Monsieur le Premier Ministre, Madame la Ministre de l’Éducation, du Loisir et du Sport,

Étant professeur(e)s dans plusieurs universités du Québec, nous nous sentons concerné(e)s par la grève des étudiant(e)s et le possible dégel des droits de scolarité. Nous vous écrivons pour appuyer la suggestion d’un moratoire d’un an sur la hausse des droits de scolarité et la tenue d’États généraux sur l’éducation postsecondaire comme le demande la Fédération des enseignantes et enseignants du Québec et la coalition citoyenne Estrie.
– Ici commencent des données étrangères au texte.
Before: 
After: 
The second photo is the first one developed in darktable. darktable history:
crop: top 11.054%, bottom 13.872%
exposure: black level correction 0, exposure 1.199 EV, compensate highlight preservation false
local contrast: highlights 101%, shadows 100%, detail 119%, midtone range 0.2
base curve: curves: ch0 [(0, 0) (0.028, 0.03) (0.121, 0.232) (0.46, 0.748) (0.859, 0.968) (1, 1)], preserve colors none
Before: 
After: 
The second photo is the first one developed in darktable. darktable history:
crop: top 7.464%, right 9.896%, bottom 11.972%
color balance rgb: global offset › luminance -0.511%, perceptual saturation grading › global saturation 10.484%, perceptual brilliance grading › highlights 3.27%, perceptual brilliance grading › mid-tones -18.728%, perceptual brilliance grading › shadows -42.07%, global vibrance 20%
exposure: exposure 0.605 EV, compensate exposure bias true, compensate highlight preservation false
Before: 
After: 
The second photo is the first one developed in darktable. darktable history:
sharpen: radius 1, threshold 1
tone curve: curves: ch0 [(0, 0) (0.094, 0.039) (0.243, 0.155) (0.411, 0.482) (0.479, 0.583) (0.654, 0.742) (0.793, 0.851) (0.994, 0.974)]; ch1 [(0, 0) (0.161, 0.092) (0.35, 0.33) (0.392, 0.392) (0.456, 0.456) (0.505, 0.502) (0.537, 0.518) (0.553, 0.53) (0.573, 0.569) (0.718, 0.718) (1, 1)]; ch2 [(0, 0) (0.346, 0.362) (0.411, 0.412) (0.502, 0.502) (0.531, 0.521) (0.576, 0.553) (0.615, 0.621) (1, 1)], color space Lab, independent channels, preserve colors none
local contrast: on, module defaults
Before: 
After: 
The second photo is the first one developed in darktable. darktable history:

Nous soulignons que, le 30 mars dernier, la Fédération québécoise des professeures et professeurs d’université a également demandé la tenue d’un débat de fond, sous forme d’États généraux, consacré à la mission et à l’avenir de l’université québécoise.

Nous pensons qu’il est important qu’un débat de société se fasse afin d’analyser les conséquences possibles d’un dégel des droits de scolarité, des récents changements dans le modèle de gestion et de financement des universités, ainsi que du rôle complémentaire des universités et des CEGEP afin d’offrir les meilleures options de formation à la jeunesse du Québec. Si la société décide de modifier le modèle universitaire québécois ce devrait être après un tel débat et non pas dans le cadre d’un exercice budgétaire. Nous savons tous que l’allocation de dépenses dans un budget est un choix et qu’il existe des alternatives pour financer l’éducation supérieure de façon équitable sans pour autant pénaliser les étudiants.